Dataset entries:
══════════════════════════════

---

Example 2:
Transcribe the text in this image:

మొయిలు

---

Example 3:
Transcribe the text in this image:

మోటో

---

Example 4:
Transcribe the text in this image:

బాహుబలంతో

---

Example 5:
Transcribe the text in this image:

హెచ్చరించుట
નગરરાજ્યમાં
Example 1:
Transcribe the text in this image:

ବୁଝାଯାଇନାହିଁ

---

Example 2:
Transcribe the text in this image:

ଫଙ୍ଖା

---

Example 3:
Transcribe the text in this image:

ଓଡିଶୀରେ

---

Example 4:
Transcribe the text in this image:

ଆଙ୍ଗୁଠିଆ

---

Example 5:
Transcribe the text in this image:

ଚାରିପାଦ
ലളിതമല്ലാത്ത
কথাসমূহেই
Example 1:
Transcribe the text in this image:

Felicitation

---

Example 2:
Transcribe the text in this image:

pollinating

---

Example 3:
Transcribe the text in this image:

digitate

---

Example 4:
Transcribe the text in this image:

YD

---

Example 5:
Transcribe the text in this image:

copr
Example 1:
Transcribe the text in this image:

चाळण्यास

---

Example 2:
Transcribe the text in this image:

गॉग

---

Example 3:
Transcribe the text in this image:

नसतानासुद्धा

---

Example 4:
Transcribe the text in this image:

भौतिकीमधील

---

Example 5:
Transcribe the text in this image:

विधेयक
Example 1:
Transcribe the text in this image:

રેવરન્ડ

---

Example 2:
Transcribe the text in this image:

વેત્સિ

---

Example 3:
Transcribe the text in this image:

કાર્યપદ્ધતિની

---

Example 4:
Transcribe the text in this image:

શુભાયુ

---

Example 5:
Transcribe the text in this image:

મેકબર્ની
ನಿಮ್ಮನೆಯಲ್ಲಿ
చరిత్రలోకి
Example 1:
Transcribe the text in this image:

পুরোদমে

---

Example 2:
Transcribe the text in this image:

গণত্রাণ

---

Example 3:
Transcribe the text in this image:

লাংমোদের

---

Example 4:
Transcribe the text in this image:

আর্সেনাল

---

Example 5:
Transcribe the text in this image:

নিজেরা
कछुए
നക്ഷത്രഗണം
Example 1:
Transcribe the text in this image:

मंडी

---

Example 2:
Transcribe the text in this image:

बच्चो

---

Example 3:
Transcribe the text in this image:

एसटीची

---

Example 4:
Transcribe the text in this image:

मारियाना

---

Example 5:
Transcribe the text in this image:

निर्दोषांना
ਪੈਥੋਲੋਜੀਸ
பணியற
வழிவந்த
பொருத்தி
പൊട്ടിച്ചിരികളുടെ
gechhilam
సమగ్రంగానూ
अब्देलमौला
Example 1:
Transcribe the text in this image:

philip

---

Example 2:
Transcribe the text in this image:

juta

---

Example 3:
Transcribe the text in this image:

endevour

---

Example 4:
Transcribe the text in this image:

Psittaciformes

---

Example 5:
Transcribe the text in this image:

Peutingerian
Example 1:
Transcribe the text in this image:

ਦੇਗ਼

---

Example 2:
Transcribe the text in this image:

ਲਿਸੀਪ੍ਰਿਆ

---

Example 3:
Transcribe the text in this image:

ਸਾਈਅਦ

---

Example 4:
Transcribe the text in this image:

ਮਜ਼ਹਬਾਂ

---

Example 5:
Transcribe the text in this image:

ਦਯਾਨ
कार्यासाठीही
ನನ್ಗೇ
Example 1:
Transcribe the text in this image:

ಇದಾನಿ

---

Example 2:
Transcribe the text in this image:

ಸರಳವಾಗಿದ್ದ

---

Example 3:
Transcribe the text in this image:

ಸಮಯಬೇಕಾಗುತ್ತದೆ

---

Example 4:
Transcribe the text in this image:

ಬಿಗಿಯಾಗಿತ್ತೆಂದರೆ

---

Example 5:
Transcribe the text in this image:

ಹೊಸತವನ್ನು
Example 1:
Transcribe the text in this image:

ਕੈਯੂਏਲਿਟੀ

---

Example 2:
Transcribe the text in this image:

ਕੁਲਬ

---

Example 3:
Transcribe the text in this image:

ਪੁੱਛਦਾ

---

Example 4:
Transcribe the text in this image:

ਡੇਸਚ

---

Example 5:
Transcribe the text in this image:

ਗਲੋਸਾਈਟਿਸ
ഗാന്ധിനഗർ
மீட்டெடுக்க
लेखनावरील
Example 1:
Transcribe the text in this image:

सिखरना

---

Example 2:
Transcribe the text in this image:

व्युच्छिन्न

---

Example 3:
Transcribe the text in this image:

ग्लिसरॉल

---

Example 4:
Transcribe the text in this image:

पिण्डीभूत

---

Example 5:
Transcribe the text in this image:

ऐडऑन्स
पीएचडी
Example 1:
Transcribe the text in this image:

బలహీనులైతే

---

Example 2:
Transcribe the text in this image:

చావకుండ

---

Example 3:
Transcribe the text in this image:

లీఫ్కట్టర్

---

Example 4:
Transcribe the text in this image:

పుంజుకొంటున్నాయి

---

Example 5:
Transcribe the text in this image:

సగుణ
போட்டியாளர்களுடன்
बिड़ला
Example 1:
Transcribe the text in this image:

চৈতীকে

══════════════════════════════

About this exercise. Start at the first line and transcribe the data exactly through the last.

Task answer.
---

Example 2:
Transcribe the text in this image:

మొయిలు

---

Example 3:
Transcribe the text in this image:

మోటో

---

Example 4:
Transcribe the text in this image:

బాహుబలంతో

---

Example 5:
Transcribe the text in this image:

హెచ్చరించుట
નગરરાજ્યમાં
Example 1:
Transcribe the text in this image:

ବୁଝାଯାଇନାହିଁ

---

Example 2:
Transcribe the text in this image:

ଫଙ୍ଖା

---

Example 3:
Transcribe the text in this image:

ଓଡିଶୀରେ

---

Example 4:
Transcribe the text in this image:

ଆଙ୍ଗୁଠିଆ

---

Example 5:
Transcribe the text in this image:

ଚାରିପାଦ
ലളിതമല്ലാത്ത
কথাসমূহেই
Example 1:
Transcribe the text in this image:

Felicitation

---

Example 2:
Transcribe the text in this image:

pollinating

---

Example 3:
Transcribe the text in this image:

digitate

---

Example 4:
Transcribe the text in this image:

YD

---

Example 5:
Transcribe the text in this image:

copr
Example 1:
Transcribe the text in this image:

चाळण्यास

---

Example 2:
Transcribe the text in this image:

गॉग

---

Example 3:
Transcribe the text in this image:

नसतानासुद्धा

---

Example 4:
Transcribe the text in this image:

भौतिकीमधील

---

Example 5:
Transcribe the text in this image:

विधेयक
Example 1:
Transcribe the text in this image:

રેવરન્ડ

---

Example 2:
Transcribe the text in this image:

વેત્સિ

---

Example 3:
Transcribe the text in this image:

કાર્યપદ્ધતિની

---

Example 4:
Transcribe the text in this image:

શુભાયુ

---

Example 5:
Transcribe the text in this image:

મેકબર્ની
ನಿಮ್ಮನೆಯಲ್ಲಿ
చరిత్రలోకి
Example 1:
Transcribe the text in this image:

পুরোদমে

---

Example 2:
Transcribe the text in this image:

গণত্রাণ

---

Example 3:
Transcribe the text in this image:

লাংমোদের

---

Example 4:
Transcribe the text in this image:

আর্সেনাল

---

Example 5:
Transcribe the text in this image:

নিজেরা
कछुए
നക്ഷത്രഗണം
Example 1:
Transcribe the text in this image:

मंडी

---

Example 2:
Transcribe the text in this image:

बच्चो

---

Example 3:
Transcribe the text in this image:

एसटीची

---

Example 4:
Transcribe the text in this image:

मारियाना

---

Example 5:
Transcribe the text in this image:

निर्दोषांना
ਪੈਥੋਲੋਜੀਸ
பணியற
வழிவந்த
பொருத்தி
പൊട്ടിച്ചിരികളുടെ
gechhilam
సమగ్రంగానూ
अब्देलमौला
Example 1:
Transcribe the text in this image:

philip

---

Example 2:
Transcribe the text in this image:

juta

---

Example 3:
Transcribe the text in this image:

endevour

---

Example 4:
Transcribe the text in this image:

Psittaciformes

---

Example 5:
Transcribe the text in this image:

Peutingerian
Example 1:
Transcribe the text in this image:

ਦੇਗ਼

---

Example 2:
Transcribe the text in this image:

ਲਿਸੀਪ੍ਰਿਆ

---

Example 3:
Transcribe the text in this image:

ਸਾਈਅਦ

---

Example 4:
Transcribe the text in this image:

ਮਜ਼ਹਬਾਂ

---

Example 5:
Transcribe the text in this image:

ਦਯਾਨ
कार्यासाठीही
ನನ್ಗೇ
Example 1:
Transcribe the text in this image:

ಇದಾನಿ

---

Example 2:
Transcribe the text in this image:

ಸರಳವಾಗಿದ್ದ

---

Example 3:
Transcribe the text in this image:

ಸಮಯಬೇಕಾಗುತ್ತದೆ

---

Example 4:
Transcribe the text in this image:

ಬಿಗಿಯಾಗಿತ್ತೆಂದರೆ

---

Example 5:
Transcribe the text in this image:

ಹೊಸತವನ್ನು
Example 1:
Transcribe the text in this image:

ਕੈਯੂਏਲਿਟੀ

---

Example 2:
Transcribe the text in this image:

ਕੁਲਬ

---

Example 3:
Transcribe the text in this image:

ਪੁੱਛਦਾ

---

Example 4:
Transcribe the text in this image:

ਡੇਸਚ

---

Example 5:
Transcribe the text in this image:

ਗਲੋਸਾਈਟਿਸ
ഗാന്ധിനഗർ
மீட்டெடுக்க
लेखनावरील
Example 1:
Transcribe the text in this image:

सिखरना

---

Example 2:
Transcribe the text in this image:

व्युच्छिन्न

---

Example 3:
Transcribe the text in this image:

ग्लिसरॉल

---

Example 4:
Transcribe the text in this image:

पिण्डीभूत

---

Example 5:
Transcribe the text in this image:

ऐडऑन्स
पीएचडी
Example 1:
Transcribe the text in this image:

బలహీనులైతే

---

Example 2:
Transcribe the text in this image:

చావకుండ

---

Example 3:
Transcribe the text in this image:

లీఫ్కట్టర్

---

Example 4:
Transcribe the text in this image:

పుంజుకొంటున్నాయి

---

Example 5:
Transcribe the text in this image:

సగుణ
போட்டியாளர்களுடன்
बिड़ला
Example 1:
Transcribe the text in this image:

চৈতীকে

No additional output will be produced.